* _BRANO SCELTO_
========

L'iter della direttiva sulle emissioni industriali
Il nodo cruciale della riforma della direttiva sulle emissioni industriali è l'inserimento o meno dei bovini che nel provvedimento originario non erano previsti. La proposta di nuova direttiva presentatata dalla Commissione europea ad aprile 2022 aveva inserito i bovini nella nuova direttiva ma sul testo era stato poi raggiunto un compromesso dai ministri dell’Ambiente dell’Ue nel marzo 2023.
Nell'aprile 2023 la Commissione Agricoltura del Parlamento europeo aveva approvato il Progetto di Parere presentato da Benoît Lutgen, che chiedeva l’esclusione degli allevamenti di bovini e di mantenere invariate la situazione per il settore dei suini e del pollame.
Successivamente, a maggio 2023, la Commissione Ambiente si era espressa a favore dell'inserimento dei bovini. Ora la Plenaria del Parlamento europeo ha votato per l'esclusione del comparto. L’iter prevede ora un ulteriore passaggio in sede di trilogo (che vedrà coinvolti rappresentanti del Parlamento, del Consiglio e della Commissione).
«Una scelta diversa avrebbe portato a considerare zootecnia inquinante»
Soddisfatto per il voto della Plenaria il ministro dell’Agricoltura, della sovranità alimentare e delle foreste, Francesco Lollobrigida: una scelta diversa «avrebbe portato la zootecnia a essere definita altamente inquinante. Respingere questo provvedimento – ha fatto sapere – è la decisione opportuna per tutelare un settore nevralgico per l’agroalimentare, evitando il rischio di desertificare intere aree della Nazione, a vantaggio di quegli Stati extra-Ue che non avrebbero rispettato gli stessi nostri vincoli. Continueremo a lavorare per difendere un tessuto produttivo già ampiamente sostenibile e vigileremo affinché non passi l’idea che i cibi sintetici possano essere la soluzione per garantire la sostenibilità ambientale».

========

* _COMPITO 1_
Secondo il brano scelto, quale commissione del Parlamento europeo si era espressa a maggio 2023 a favore dell'inserimento dei bovini?
* _COMPITO 2_
Stabilisci se ciascuna affermazione concorda con il brano scelto e giustifica ogni risposta con le parole decisive del brano: (a) la proposta presentata dalla Commissione europea ad aprile 2022 includeva i bovini; (b) la Plenaria del Parlamento europeo ha votato per l'inserimento dei bovini; (c) il trilogo coinvolgerà rappresentanti del Parlamento, del Consiglio e della Commissione.
Le voci riportate di seguito provengono da un'altra fonte.

* _DATI FORNITI_

========

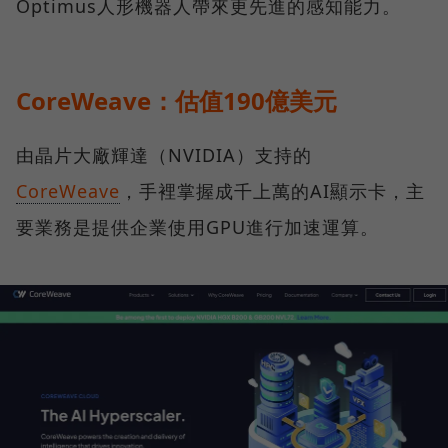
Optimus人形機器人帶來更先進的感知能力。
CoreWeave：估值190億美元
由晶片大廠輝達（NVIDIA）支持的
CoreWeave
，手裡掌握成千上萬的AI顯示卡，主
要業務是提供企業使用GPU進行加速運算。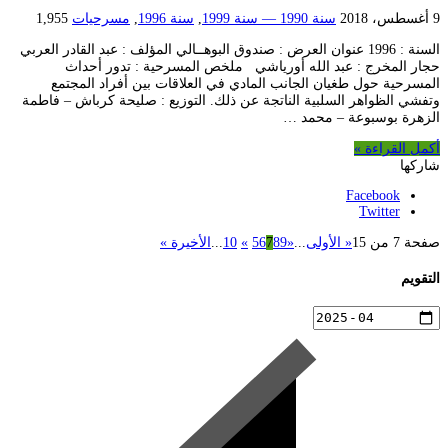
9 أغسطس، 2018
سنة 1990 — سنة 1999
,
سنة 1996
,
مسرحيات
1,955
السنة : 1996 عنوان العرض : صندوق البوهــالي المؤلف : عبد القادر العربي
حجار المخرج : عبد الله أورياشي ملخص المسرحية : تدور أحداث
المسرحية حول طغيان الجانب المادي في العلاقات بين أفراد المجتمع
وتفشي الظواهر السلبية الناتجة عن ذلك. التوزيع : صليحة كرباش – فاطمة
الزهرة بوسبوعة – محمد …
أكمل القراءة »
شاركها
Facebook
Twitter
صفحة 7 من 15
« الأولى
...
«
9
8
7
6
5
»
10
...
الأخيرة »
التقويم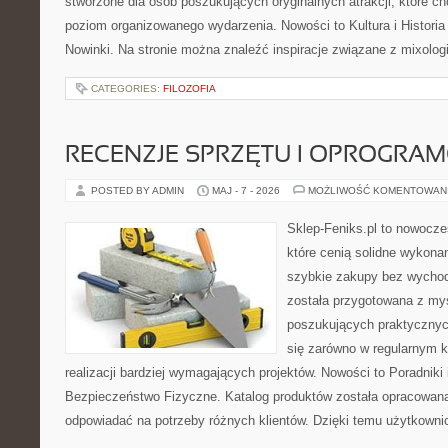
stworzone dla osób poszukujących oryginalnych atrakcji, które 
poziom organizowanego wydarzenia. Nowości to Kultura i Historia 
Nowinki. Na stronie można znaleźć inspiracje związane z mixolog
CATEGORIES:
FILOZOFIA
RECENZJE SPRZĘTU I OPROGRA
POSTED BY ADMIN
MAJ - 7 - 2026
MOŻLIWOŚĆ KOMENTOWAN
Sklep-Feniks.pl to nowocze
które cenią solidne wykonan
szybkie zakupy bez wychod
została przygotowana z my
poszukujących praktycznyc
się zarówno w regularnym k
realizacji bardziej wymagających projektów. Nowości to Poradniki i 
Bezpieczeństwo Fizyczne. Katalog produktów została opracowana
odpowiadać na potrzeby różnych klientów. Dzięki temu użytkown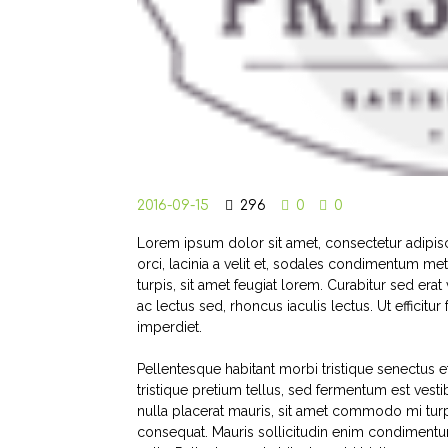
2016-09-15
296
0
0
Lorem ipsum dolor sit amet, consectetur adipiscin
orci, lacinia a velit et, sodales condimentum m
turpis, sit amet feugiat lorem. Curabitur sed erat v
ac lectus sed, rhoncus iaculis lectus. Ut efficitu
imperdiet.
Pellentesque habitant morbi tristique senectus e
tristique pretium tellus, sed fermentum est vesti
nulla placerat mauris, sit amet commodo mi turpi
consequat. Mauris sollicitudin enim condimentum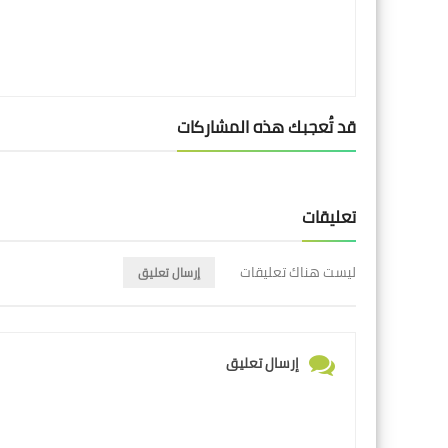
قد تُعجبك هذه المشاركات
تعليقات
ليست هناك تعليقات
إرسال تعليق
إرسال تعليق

========

* _SOLUZIONE 1_
La Commissione Ambiente.

* _SOLUZIONE 2_
(a) Sì: «aveva inserito i bovini nella nuova direttiva».
(b) No: «ha votato per l'esclusione del comparto».
(c) Sì: «che vedrà coinvolti rappresentanti del Parlamento, del Consiglio e della Commissione».